Reindex Khmer wikis to enable Khmer syllable reordering
Closed, ResolvedPublic1 Estimated Story Points

Description

Once all of the parent tasks listed below are complete/deployed, we need to reindex the Khmer-language wikis to enable the new Khmer reordering plugin to improve search on those wikis.

Event Timeline

TJones renamed this task from Reindex Khmer wikis to enable to Reindex Khmer wikis to enable Khmer syllable reordering.Feb 8 2021, 10:12 PM
TJones updated the task description. (Show Details)
Gehel set the point value for this task to 1.Feb 15 2021, 4:25 PM

I'm picking this up so I can try out some impact measuring tools.. and this is going to be much faster to reindex than English!

Khmer Reordering Before and After Reindexing Report

Data: kmwiki 1K sample from 2021-02-01 to 2021-03-01

  • 319 (31.9%) queries originally got zero results
    • 29 (2.9%) went from 0 results to some results
      • from 1 to 209 new results
  • 280 (28%) got a different number of hits
    • from 1 to 678 more hits
    • 256 (25.6%) increased from non-zero to more results
      • from 0.10% (1994 to 1996) - 11400.00% (1 to 115)
  • 95 (9.5%) changed their top result (including ZRR changes)

Observations:

  • The largest change in results was for a numeric query (8) which when from 677 hits to 1355 hits because we are mapping Khmer numerals to Arabic numerals.
  • I checked the 8 zero-results queries that had the biggest numbers of new results, and 7 of them had the kinds of problems the Khmer syllable reordering was intended to correct:
    • split vowels
    • repeat diacritics
    • deprecated characters

English: I ran the same analysis on a 1k sample of enwiki from 2021-02-01 to 2021-02-08 as a control with roughly the same time between before and after. English Wikipedia is probably as much or more active than most Wikipedias, so it gives a likely upper bound on random "natural" changes.

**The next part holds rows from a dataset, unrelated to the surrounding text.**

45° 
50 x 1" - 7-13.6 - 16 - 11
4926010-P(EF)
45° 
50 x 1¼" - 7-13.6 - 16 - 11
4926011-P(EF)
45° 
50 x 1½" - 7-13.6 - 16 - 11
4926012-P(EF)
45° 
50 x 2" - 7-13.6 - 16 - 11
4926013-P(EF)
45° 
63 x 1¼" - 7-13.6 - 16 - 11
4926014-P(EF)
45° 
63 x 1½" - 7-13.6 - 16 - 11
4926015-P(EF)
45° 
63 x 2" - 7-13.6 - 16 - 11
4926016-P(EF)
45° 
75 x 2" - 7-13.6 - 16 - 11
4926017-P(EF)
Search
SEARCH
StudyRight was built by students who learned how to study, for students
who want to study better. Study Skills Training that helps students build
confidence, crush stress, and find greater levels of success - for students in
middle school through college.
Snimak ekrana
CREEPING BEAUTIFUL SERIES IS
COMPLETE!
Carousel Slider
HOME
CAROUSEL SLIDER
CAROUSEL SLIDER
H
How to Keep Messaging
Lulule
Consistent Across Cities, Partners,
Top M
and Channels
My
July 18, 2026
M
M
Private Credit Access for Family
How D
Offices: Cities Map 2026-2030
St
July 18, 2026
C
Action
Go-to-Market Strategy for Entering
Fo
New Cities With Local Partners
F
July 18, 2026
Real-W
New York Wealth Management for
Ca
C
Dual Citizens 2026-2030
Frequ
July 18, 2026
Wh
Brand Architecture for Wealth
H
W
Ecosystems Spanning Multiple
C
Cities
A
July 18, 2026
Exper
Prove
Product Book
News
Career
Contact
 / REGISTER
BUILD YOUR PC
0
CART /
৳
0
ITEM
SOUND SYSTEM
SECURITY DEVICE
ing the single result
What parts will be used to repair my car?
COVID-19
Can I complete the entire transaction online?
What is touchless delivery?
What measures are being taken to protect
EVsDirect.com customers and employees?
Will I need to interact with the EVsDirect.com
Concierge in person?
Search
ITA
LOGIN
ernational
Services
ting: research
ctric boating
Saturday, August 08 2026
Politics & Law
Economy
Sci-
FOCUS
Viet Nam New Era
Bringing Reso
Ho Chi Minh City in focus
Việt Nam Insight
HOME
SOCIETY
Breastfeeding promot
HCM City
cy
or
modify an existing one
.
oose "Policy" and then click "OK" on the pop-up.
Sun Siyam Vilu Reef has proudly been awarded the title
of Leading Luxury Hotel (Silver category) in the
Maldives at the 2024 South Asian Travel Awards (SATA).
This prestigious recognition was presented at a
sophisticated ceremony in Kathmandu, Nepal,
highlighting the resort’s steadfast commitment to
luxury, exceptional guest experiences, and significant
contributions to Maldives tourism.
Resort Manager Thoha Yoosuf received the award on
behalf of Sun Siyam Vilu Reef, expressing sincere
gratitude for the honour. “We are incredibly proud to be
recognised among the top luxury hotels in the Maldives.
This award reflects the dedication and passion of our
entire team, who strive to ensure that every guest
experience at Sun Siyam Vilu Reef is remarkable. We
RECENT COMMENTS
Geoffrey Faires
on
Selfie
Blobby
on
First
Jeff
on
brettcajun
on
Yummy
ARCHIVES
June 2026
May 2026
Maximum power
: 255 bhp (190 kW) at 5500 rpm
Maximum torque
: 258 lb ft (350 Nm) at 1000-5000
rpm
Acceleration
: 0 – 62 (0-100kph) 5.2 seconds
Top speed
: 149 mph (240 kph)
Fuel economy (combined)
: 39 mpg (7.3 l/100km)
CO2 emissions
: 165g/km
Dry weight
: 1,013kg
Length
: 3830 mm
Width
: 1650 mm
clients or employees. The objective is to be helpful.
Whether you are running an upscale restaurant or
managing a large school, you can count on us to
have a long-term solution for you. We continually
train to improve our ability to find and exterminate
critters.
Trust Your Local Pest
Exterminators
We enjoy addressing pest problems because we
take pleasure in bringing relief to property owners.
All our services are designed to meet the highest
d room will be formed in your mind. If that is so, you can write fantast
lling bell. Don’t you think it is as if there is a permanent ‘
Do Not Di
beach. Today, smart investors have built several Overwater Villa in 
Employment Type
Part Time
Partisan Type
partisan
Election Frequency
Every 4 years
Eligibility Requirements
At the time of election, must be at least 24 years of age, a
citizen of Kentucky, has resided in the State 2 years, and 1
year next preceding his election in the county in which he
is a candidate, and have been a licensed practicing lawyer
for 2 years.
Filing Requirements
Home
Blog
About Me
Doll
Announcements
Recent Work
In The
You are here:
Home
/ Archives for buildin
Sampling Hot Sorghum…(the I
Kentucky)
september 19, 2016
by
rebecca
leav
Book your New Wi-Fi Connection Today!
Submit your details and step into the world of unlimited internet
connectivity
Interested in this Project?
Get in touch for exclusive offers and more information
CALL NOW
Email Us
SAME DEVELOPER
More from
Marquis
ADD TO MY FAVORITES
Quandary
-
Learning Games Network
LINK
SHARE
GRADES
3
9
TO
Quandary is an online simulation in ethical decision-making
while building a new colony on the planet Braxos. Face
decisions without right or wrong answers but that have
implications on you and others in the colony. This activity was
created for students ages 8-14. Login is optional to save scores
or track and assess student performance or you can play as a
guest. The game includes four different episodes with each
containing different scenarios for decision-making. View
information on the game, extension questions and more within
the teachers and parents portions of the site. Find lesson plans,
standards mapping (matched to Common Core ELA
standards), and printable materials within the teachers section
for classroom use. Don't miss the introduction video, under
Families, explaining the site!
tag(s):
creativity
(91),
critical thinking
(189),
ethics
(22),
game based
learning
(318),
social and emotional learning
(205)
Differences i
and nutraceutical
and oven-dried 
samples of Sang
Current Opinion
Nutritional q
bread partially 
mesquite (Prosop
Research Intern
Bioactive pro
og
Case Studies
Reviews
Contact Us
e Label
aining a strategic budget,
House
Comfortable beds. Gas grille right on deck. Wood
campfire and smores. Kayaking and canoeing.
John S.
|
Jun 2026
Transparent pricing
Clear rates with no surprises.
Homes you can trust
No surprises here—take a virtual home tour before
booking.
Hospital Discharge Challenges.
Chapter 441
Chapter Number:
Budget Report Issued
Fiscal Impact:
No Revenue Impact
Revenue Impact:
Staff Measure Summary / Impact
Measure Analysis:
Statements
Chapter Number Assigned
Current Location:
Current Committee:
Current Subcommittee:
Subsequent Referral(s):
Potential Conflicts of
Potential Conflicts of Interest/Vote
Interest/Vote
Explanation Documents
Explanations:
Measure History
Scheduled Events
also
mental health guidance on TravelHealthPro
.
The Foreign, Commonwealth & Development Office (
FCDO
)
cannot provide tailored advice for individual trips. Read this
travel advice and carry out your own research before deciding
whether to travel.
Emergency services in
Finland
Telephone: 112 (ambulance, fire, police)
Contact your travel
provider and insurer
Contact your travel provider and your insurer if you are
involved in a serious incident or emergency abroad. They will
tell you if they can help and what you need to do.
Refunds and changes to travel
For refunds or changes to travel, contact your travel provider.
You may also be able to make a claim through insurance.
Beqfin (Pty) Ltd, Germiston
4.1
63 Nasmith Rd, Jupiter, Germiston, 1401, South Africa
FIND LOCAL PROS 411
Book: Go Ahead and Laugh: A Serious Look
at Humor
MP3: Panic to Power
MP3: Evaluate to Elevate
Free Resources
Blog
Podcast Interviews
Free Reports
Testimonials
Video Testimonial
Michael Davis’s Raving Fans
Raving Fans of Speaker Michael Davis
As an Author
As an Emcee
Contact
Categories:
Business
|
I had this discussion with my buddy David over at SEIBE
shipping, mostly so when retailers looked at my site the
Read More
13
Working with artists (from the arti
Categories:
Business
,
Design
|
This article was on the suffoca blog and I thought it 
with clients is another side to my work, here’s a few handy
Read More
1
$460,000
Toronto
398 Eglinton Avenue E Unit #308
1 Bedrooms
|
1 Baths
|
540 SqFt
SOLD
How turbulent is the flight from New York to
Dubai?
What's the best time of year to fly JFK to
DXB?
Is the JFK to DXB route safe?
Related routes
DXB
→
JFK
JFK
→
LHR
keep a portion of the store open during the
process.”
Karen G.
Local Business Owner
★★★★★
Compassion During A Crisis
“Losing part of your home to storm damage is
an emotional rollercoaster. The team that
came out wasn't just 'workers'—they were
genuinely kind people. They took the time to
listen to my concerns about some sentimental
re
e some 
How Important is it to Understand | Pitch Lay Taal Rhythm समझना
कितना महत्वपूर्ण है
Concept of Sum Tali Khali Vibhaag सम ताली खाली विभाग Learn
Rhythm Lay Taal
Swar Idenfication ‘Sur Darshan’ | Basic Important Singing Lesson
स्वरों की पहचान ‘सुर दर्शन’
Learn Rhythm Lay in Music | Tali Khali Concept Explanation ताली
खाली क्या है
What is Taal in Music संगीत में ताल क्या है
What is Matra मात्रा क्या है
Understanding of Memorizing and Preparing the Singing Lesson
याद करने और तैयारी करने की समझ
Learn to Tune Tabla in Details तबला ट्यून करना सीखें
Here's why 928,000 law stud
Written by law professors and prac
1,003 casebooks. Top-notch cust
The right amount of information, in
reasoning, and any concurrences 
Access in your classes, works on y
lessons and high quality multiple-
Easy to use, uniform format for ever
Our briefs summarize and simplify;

  • 173 (17.3%) queries originally got zero results
    • 0 (0%) went from 0 results to some results
  • 133 (13.3%) got a different number of hits
    • from 16 fewer to 15 more hits
    • 33 (3.3%) decreased from non-zero to fewer results
      • from -1.89% (53 to 52) to -0% (122,708 to 122,707)
    • 100 (10%) increased from non-zero to more results
      • from +0% (1,640,797 to 1,640,802) to 1.44% (277 to 281)
  • 33 (3.3%) changed their top result

Observations:

  • I checked a handful of the queries that changed their top result, and their top result changed randomly as I reloaded the search results page.

Khmer vs English Analysis:

  • Improvements to Khmer zero results queries are likely a direct result of Khmer plugin!
  • The range of number of hits for Khmer (1 to 678) is very different from the "random" changes in English (-16 to 15), and so is also likely a direct result of Khmer plugin!

Looks like the Khmer plugin is going to have a pretty big impact on Khmer searches!

This report is awesome! And it's great to see some evidence that the Khmer plugin is working as intended. Thanks for doing this!

The report, with more detail on the filtering of the queries to get the final 1K sample, is now on Mediawiki.